Innovations of Rufus.
Earlier cases of simony.
Not systematic before Rufus.
The result was that, in the words of the Chronicler,
"God's Church was brought low."[1] The great ecclesiastical
offices, as they fell vacant, were either kept
vacant for the King's profit, or else were sold for his
profit to men who, by the very act of buying them, were
shown to be unworthy to hold them.[2] We are distinctly
told that this practice was an innovation of the days of
Rufus, and that it was an innovation of which Flambard
was the author.[3] The charge of simony, like
all other charges of bribery and corruption, is often
much easier to bring than to disprove; but it is not
likely to be spoken of as a systematic practice, unless it
undoubtedly happened in a good many cases. We have
come across cases in our earlier history where it was at
least suspected that ecclesiastical offices had been sold,
or, what proves even more, that they were looked on as
likely to be sold.[4] And that the practice was common
among continental princes there can be little doubt.

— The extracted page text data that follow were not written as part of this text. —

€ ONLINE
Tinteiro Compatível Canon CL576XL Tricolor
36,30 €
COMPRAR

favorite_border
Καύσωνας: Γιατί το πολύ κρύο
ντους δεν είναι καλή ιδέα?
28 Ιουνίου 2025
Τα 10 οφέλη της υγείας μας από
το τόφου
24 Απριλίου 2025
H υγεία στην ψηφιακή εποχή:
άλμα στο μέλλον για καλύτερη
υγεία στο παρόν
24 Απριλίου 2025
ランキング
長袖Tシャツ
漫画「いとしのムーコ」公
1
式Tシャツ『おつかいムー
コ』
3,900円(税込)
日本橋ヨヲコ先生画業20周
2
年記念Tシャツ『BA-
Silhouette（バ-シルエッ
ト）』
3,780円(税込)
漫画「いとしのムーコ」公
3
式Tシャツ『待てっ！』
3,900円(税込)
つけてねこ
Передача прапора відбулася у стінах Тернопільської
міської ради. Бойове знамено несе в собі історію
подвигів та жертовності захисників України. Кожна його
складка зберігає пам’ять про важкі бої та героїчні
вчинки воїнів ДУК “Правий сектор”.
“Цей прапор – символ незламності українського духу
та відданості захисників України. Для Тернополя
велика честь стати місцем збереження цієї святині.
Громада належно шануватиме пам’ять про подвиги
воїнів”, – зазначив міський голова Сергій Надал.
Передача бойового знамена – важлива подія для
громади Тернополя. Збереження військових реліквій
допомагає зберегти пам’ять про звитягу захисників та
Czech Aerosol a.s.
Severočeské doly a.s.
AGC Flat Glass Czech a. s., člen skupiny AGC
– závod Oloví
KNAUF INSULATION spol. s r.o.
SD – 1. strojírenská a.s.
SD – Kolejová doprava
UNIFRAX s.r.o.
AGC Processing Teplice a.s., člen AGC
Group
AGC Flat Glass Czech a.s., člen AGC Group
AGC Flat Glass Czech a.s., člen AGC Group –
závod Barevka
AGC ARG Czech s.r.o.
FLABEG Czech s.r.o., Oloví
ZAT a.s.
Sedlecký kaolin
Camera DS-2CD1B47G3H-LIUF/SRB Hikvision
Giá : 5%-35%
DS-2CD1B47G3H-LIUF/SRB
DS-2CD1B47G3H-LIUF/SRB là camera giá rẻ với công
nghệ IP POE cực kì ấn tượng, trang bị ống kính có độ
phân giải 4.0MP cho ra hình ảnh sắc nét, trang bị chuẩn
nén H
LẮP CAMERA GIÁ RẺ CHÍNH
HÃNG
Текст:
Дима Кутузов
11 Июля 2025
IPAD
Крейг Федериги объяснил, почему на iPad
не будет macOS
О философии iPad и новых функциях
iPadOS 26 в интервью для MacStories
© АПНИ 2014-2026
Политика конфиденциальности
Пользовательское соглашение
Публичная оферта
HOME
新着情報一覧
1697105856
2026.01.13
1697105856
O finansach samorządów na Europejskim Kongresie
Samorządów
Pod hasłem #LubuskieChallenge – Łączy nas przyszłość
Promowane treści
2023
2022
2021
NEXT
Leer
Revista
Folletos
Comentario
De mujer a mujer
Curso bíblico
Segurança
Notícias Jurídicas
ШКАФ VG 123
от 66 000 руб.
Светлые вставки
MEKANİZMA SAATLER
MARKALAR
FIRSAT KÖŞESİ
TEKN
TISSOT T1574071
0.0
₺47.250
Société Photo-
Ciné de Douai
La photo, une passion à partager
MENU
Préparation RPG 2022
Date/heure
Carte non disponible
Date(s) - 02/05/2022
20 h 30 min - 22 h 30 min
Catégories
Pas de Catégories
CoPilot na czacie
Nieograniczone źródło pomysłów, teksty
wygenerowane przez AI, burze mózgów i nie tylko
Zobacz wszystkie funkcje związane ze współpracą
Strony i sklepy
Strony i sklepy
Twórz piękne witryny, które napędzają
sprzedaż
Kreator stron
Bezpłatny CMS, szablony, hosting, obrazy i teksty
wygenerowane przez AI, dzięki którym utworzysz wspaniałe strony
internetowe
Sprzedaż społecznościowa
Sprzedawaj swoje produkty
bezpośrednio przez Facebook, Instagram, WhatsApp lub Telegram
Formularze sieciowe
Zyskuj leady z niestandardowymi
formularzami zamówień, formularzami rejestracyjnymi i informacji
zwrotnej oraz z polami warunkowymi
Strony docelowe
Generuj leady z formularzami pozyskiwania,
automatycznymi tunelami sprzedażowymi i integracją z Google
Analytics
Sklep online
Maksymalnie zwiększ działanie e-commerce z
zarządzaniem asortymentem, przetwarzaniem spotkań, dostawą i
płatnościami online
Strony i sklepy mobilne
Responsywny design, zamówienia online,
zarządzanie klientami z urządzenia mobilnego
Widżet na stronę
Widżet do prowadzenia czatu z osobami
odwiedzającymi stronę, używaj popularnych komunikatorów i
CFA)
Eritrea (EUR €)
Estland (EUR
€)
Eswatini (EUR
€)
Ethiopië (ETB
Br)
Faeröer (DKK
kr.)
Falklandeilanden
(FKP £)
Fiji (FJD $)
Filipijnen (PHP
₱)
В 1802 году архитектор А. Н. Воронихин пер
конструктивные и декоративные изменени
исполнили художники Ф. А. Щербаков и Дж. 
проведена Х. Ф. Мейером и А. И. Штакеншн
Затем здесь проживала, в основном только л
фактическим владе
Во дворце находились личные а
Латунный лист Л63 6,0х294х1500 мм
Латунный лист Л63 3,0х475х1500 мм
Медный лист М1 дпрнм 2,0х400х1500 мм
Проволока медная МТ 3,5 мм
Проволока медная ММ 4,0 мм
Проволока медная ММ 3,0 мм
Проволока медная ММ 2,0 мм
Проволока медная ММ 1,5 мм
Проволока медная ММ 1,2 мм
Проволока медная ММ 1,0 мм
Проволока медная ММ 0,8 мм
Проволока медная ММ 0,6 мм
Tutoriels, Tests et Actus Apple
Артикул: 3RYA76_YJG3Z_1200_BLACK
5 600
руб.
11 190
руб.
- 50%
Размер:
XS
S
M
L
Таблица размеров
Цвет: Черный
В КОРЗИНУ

But there is nothing to make us believe that it was at
all systematic in England at any earlier time, and the
Conqueror at all events was clear from all scandal
of the kind. But the chain of reasoning devised by
Flambard would make it as fair a source of profit for
the king to take money on the grant of a bishopric as
to take it on the grant of a lay fief. And there is no
reason to doubt that Rufus systematically acted on this
principle, and that, save at the moment of his temporary
repentance, he seldom or never gave away a
bishopric or abbey for nothing. The other point of the
- ↑ This comes in the great passage under 1100; "Godes cyrcean he nyðerade, and þa bisceoprices and abbotrices þe þa ealdras on his dagan feollan, ealle he hi oððe wið feo gesealde, oððe on his agenre hand heold and to gafle gesette."
- ↑ See the passage quoted from Eadmer in Appendix W.
- ↑ See Appendix W.
- ↑ See N. C. vol. i. pp. 505, 527; vol. ii. p. 69.